A first-of-its-kind study led by psychology researchers at Michigan State University and the University of Michigan indicates that such third-person self-talk may constitute a relatively effortless form of self-control. The findings are published online in Scientific Reports, a Nature journal.
Say a man named John is upset about recently being dumped. By simply reflecting on his feelings in the third person ("Why is John upset?"), John is less emotionally reactive than when he addresses himself in the first person ("Why am I upset?").
"Essentially, we think referring to yourself in the third person leads people to think about themselves more similar to how they think about others, and you can see evidence for this in the brain," said Jason Moser, MSU associate professor of psychology. "That helps people gain a tiny bit of psychological distance from their experiences, which can often be useful for regulating emotions."
The study, partially funded by the National Institutes of Health and the John Temple Foundation, involved two experiments that both significantly reinforced this main conclusion.
In one experiment, at Moser's Clinical Psychophysiology Lab, participants viewed neutral and disturbing images and reacted to the images in both the first and third person while their brain activity was monitored by an electroencephalograph. When reacting to the disturbing photos (such as a man holding a gun to their heads), participants' emotional brain activity decreased very quickly (within 1 second) when they referred to themselves in the third person.
The MSU researchers also measured participants' effort-related brain activity and found that using the third person was no more effortful than using first person self-talk. This bodes well for using third-person self-talk as an on-the-spot strategy for regulating one's emotions, Moser said, as many other forms of emotion regulation, such as mindfulness and thinking on the bright side, require considerable thought and effort.
In the other experiment, led by U-M psychology professor Ethan Kross, who directs the Emotion and Self-Control Lab, participants reflected on painful experiences from their past using first and third person language while their brain activity was measured using functional magnetic resonance imaging, or FMRI.

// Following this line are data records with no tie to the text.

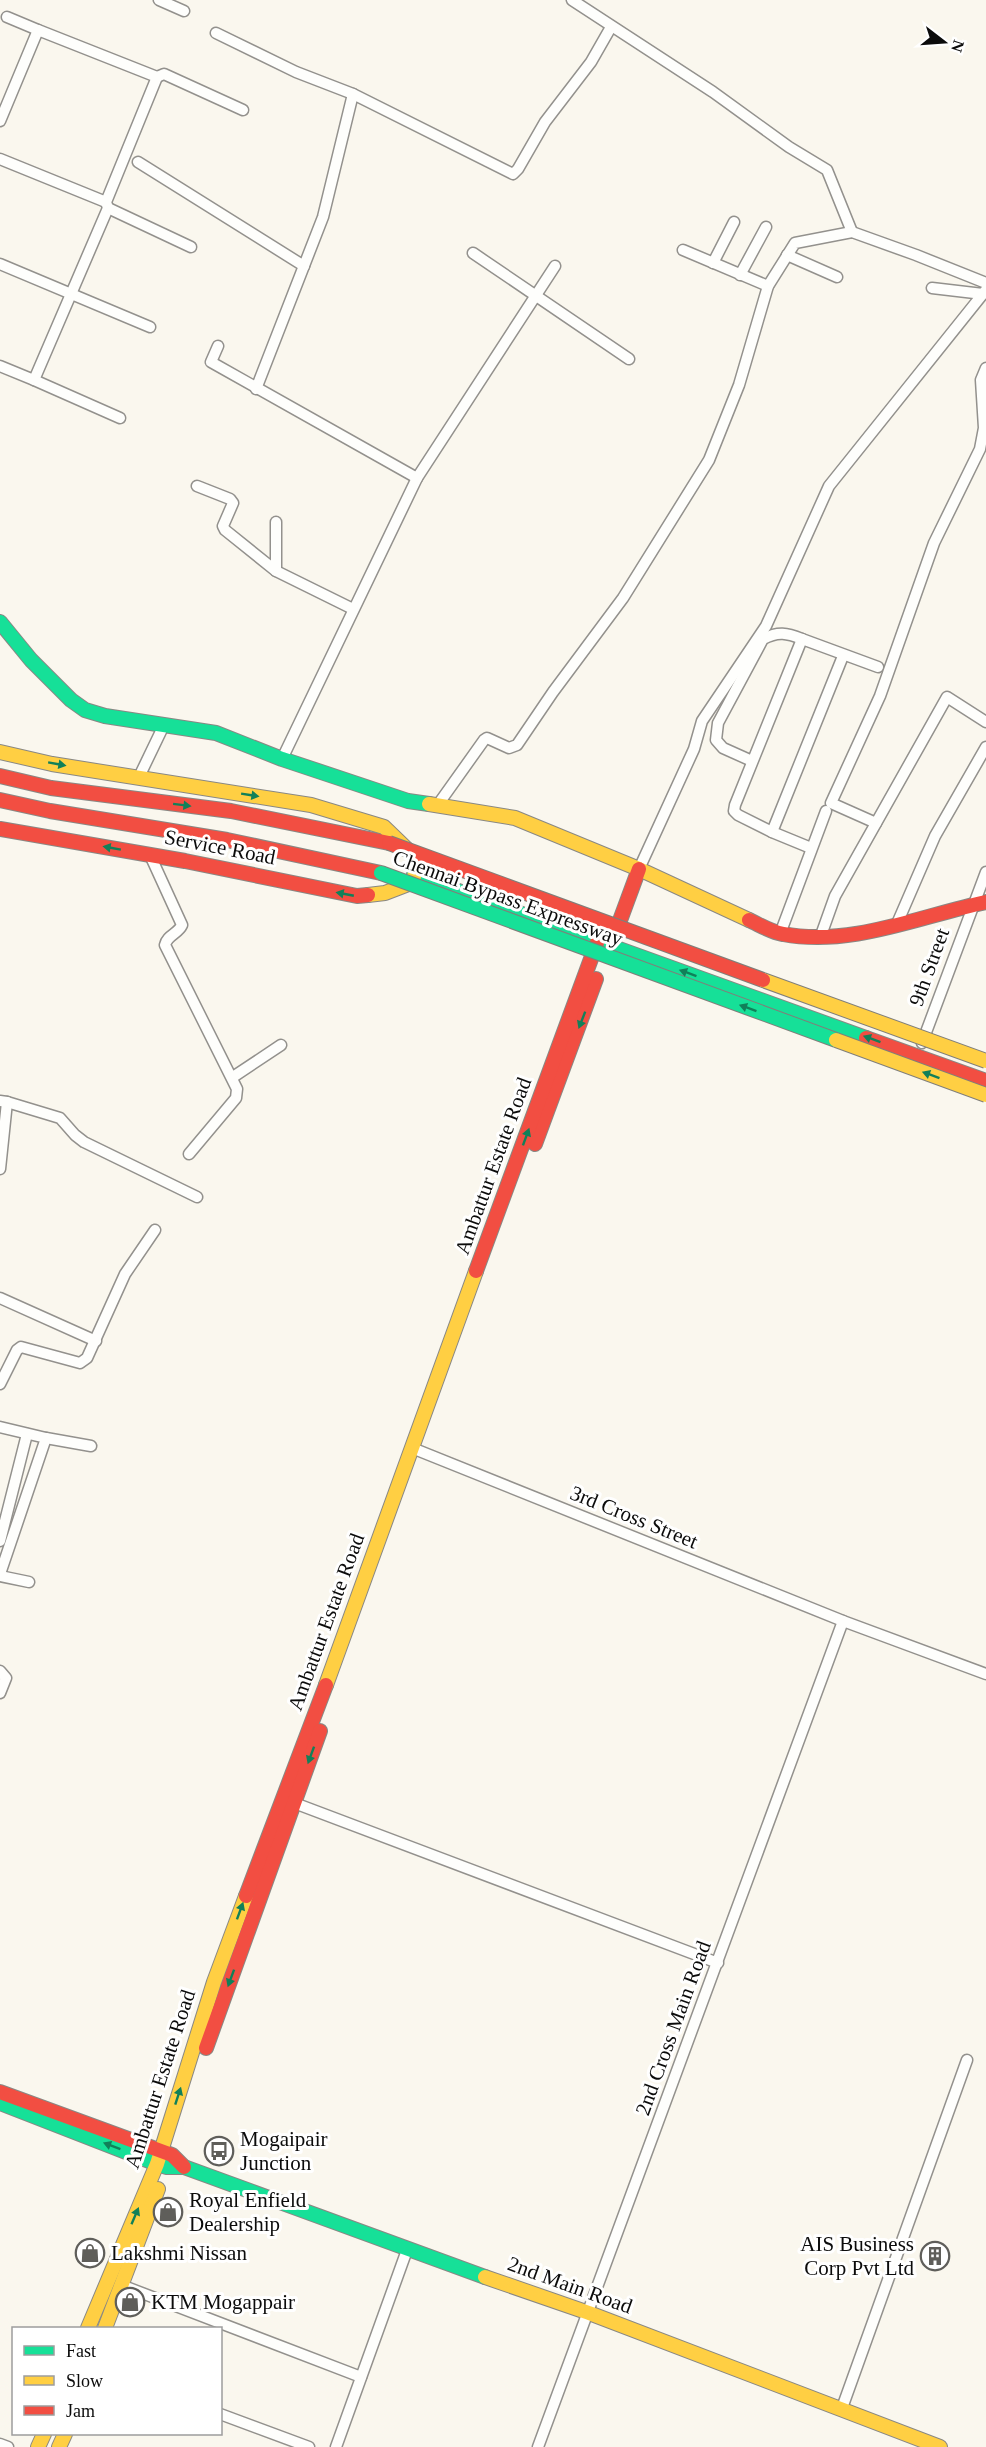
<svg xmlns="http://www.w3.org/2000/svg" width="986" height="2447" viewBox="0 0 986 2447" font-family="Georgia,serif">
	<rect width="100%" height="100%" fill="#faf7ee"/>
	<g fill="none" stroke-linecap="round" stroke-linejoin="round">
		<!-- street casing -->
		<g stroke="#93918d" stroke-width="13">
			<g id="street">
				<polyline points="159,0 184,11"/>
				<polyline points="572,0 713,92 789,147 827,170 852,232"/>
				<polyline points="7,17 38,30"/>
				<polyline points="216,33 296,72 353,94 513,174 518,169 545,122 591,62 611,27"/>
				<polyline points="157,77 164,74 243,110"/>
				<polyline points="0,121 38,30 157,77 106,202 108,208 34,380 0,366"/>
				<polyline points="0,159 106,202"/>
				<polyline points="138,162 304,266"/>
				<polyline points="108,208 191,247"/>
				<polyline points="683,250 768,286"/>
				<polyline points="473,253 629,359"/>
				<polyline points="787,255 837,277"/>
				<polyline points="713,263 734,222"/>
				<polyline points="0,264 150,327"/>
				<polyline points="740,275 766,227"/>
				<polyline points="932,288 983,294"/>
				<polyline points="218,346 211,362 417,478"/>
				<polyline points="34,380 120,418"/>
				<polyline points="256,389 323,217 353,94"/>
				<polyline points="197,486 230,499 233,503 223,526 225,530 276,571 353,609"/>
				<polyline points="276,571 276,522"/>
				<polyline points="282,759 417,478 555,266"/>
				<path d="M752,761L723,748L716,740L718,723L763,639C778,631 787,633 802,639"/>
				<polyline points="139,777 164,725"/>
				<polyline points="437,806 484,740 487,738 509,748 517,745 553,692 623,598 709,460 739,385 768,286 795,243 852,232 916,255 986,283"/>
				<polyline points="876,823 831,803 880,696 934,543 980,449 984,428 981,380 986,368"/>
				<polyline points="772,832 738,815 734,811 735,805 802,639 878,667"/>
				<polyline points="811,848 772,832 843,656"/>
				<path d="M150,855L182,925C178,934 167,935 165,945L237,1089L236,1098L189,1154"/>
				<polyline points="639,869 694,749 702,721 766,626 829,486 986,290"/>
				<polyline points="896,926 935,836 986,747"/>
				<polyline points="780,934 826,811"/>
				<polyline points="820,938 835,896 947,697 986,722"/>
				<polyline points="922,1043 986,872"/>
				<polyline points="233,1077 281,1045"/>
				<polyline points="0,1101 7,1102 0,1169"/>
				<polyline points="7,1102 60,1118 75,1135 84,1142 197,1197"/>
				<polyline points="0,1298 96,1341"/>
				<polyline points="0,1384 17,1350 21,1347 80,1363 87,1358 125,1274 155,1230"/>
				<polyline points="0,1427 46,1438 0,1574"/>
				<polyline points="46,1438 91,1446"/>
				<polyline points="412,1448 843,1621 986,1674"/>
				<polyline points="0,1541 27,1434"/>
				<polyline points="0,1576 29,1582"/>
				<polyline points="0,1671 6,1678 0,1693"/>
				<polyline points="289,1801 718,1963"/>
				<polyline points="121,2285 361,2377"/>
				<polyline points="842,2408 967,2060"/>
				<polyline points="220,2414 309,2447"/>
				<polyline points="0,2444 8,2447"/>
				<polyline points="336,2447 407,2250"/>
				<polyline points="538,2447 843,1621"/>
			</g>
		</g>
		<!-- fast casing -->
		<g stroke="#898884" stroke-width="16">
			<g id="fast">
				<polyline points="0,622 31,660 71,700 85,710 105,716 216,733 282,759 408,801 429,804"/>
				<polyline points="414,875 866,1038"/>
				<polyline points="0,2103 157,2164 167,2167 184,2167 485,2277"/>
			</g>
		</g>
		<!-- slow casing -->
		<g stroke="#898884" stroke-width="16">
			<g id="slow">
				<polyline points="0,752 52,764 311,805 384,827 414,856 419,865 411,883 385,893 368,895"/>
				<polyline points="429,804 515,818 639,869 749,920"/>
				<polyline points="326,1685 476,1271"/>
				<polyline points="485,2277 589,2313 940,2447"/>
				<polyline points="88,2328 157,2164 214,1982 246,1896"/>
				<polyline points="105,2328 158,2189"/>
				<polyline points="38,2447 44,2434"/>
				<polyline points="59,2447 65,2434"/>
			</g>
		</g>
		<!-- jam casing -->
		<g stroke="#898884" stroke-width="16">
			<g id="jam">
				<polyline points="0,776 51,788 231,811 389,843"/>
				<polyline points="0,800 50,811 227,840 381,873"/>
				<polyline points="0,829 185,861 357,896 368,895"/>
				<path d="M749,920C760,925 771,932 783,934C851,947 920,916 986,902"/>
				<polyline points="615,934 639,869"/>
				<polyline points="866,1038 986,1081"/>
				<polyline points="535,1144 596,979"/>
				<polyline points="476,1271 602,929"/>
				<polyline points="246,1896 326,1685"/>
				<polyline points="206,2048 320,1731"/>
				<polyline points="0,2092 172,2155 184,2167"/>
			</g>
		</g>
		<!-- street -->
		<use href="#street" stroke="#fefefc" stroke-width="10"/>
		<!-- fast -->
		<use href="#fast" stroke="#16e098" stroke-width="14"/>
		<!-- slow -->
		<use href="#slow" stroke="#ffcf43" stroke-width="14"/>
		<!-- jam -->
		<use href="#jam" stroke="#f24e42" stroke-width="14"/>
		<!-- fast-bridge casing -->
		<g stroke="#807f7a" stroke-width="16" stroke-linecap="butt">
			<polyline id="fast-bridge" points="381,873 836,1040"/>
		</g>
		<!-- slow-bridge casing -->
		<g stroke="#807f7a" stroke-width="16" stroke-linecap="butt">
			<g id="slow-bridge">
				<polyline points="763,980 986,1061"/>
				<polyline points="836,1040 986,1095"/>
			</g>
		</g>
		<!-- jam-bridge casing -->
		<g stroke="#807f7a" stroke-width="16" stroke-linecap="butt">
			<polyline id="jam-bridge" points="389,843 763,980"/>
		</g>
		<!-- fast-bridge -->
		<use href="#fast-bridge" stroke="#16e098" stroke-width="14"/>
		<!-- slow-bridge -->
		<use href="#slow-bridge" stroke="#ffcf43" stroke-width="14"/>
		<!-- jam-bridge -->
		<use href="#jam-bridge" stroke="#f24e42" stroke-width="14"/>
	</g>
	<!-- one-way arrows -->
	<defs><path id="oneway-solid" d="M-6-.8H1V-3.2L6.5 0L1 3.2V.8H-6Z" transform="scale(1.5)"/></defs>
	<g fill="#118059">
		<use href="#oneway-solid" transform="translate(57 764) rotate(10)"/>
		<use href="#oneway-solid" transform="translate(250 795) rotate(9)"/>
		<use href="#oneway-solid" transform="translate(182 805) rotate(7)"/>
		<use href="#oneway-solid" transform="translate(112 848) rotate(-170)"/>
		<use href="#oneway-solid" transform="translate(345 894) rotate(-169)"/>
		<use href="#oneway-solid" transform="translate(688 973) rotate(-160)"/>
		<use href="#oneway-solid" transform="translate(748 1008) rotate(-160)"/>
		<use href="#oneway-solid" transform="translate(582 1020) rotate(111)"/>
		<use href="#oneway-solid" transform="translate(872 1039) rotate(-160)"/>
		<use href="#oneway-solid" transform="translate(931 1075) rotate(-160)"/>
		<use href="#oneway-solid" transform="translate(526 1137) rotate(-70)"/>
		<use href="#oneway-solid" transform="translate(311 1755) rotate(110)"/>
		<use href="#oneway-solid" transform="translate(240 1911) rotate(-70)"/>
		<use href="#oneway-solid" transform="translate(231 1978) rotate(110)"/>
		<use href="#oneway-solid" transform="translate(178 2096) rotate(-72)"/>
		<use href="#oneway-solid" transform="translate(112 2146) rotate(-159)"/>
		<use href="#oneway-solid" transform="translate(135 2216) rotate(-67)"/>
	</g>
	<!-- icons -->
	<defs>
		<g id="bus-ring" transform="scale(1.5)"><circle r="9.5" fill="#fff" stroke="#5f5e5a" stroke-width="1.5"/><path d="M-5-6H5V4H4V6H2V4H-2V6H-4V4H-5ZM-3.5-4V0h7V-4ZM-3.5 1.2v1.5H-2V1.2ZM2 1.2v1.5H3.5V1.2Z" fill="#5f5e5a"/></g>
		<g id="shop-ring" transform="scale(1.5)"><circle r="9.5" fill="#fff" stroke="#5f5e5a" stroke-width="1.5"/><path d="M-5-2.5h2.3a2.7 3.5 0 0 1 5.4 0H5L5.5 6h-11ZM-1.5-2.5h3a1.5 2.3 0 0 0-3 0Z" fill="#5f5e5a"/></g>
		<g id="building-ring" transform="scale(1.5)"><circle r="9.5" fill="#fff" stroke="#5f5e5a" stroke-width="1.5"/><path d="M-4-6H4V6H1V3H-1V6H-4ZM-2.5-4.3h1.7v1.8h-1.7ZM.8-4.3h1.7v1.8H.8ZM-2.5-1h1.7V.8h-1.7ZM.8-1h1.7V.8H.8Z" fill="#5f5e5a"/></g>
	</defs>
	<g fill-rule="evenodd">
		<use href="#bus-ring" x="219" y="2151"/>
		<use href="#shop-ring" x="168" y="2212"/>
		<use href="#shop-ring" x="90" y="2253"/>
		<use href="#building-ring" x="935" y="2256"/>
		<use href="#shop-ring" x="130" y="2302"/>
	</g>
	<g text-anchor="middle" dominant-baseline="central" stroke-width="6" stroke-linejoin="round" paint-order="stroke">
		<!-- street labels -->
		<g font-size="21" fill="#0b0b0b" stroke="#fff">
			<text transform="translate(220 847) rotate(11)">Service Road</text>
			<text transform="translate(508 898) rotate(20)">Chennai Bypass Expressway</text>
			<text transform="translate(929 967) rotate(-70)">9th Street</text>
			<text transform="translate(493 1166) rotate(-70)">Ambattur Estate Road</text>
			<text transform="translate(634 1517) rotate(22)">3rd Cross Street</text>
			<text transform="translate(326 1622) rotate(-70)">Ambattur Estate Road</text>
			<text transform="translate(673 2028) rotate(-70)">2nd Cross Main Road</text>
			<text transform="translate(160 2079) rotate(-72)">Ambattur Estate Road</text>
			<text transform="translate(570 2285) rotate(20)">2nd Main Road</text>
		</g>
		<!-- poi labels -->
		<g font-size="21" fill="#0b0b0b" stroke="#fff" text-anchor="start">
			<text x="240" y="2139">Mogaipair<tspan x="240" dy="24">Junction</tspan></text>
			<text x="189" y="2200">Royal Enfield<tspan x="189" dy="24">Dealership</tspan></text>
			<text x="914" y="2244" text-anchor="end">AIS Business<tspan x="914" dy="24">Corp Pvt Ltd</tspan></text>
			<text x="111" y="2253">Lakshmi Nissan</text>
			<text x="151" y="2302">KTM Mogappair</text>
		</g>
	</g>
	<!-- legend -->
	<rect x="12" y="2327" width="210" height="108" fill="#ffffff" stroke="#9d9d9d" stroke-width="1.5"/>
	<rect x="24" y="2346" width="30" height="9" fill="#16e098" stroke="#9d9d9d" stroke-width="1.5"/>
	<text x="66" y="2357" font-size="18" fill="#0b0b0b">Fast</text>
	<rect x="24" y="2376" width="30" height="9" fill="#ffcf43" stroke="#9d9d9d" stroke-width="1.5"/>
	<text x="66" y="2387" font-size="18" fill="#0b0b0b">Slow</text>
	<rect x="24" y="2406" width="30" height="9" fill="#f24e42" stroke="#9d9d9d" stroke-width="1.5"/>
	<text x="66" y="2417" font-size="18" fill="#0b0b0b">Jam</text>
	<!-- north arrow -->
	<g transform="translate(944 42) rotate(107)" stroke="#ffffff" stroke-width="4.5" paint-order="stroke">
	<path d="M0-4.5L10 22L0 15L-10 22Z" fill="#0b0b0b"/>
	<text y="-9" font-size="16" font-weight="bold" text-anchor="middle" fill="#0b0b0b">N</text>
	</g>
</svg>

Similar to the MSU study, participants' displayed less activity in a brain region that is commonly implicated in reflecting on painful emotional experiences when using third person self-talk, suggesting better emotional regulation. Further, third person self-talk required no more effort-related brain activity than using first person.
"What's really exciting here," Kross said, "is that the brain data from these two complimentary experiments suggest that third-person self-talk may constitute a relatively effortless form of emotion regulation.
"If this ends up being true – we won't know until more research is done – there are lots of important implications these findings have for our basic understanding of how self-control works, and for how to help people control their emotions in daily life."
Moser and Kross said their teams are continuing to collaborate to explore how third-person self-talk compares to other emotion-regulation strategies.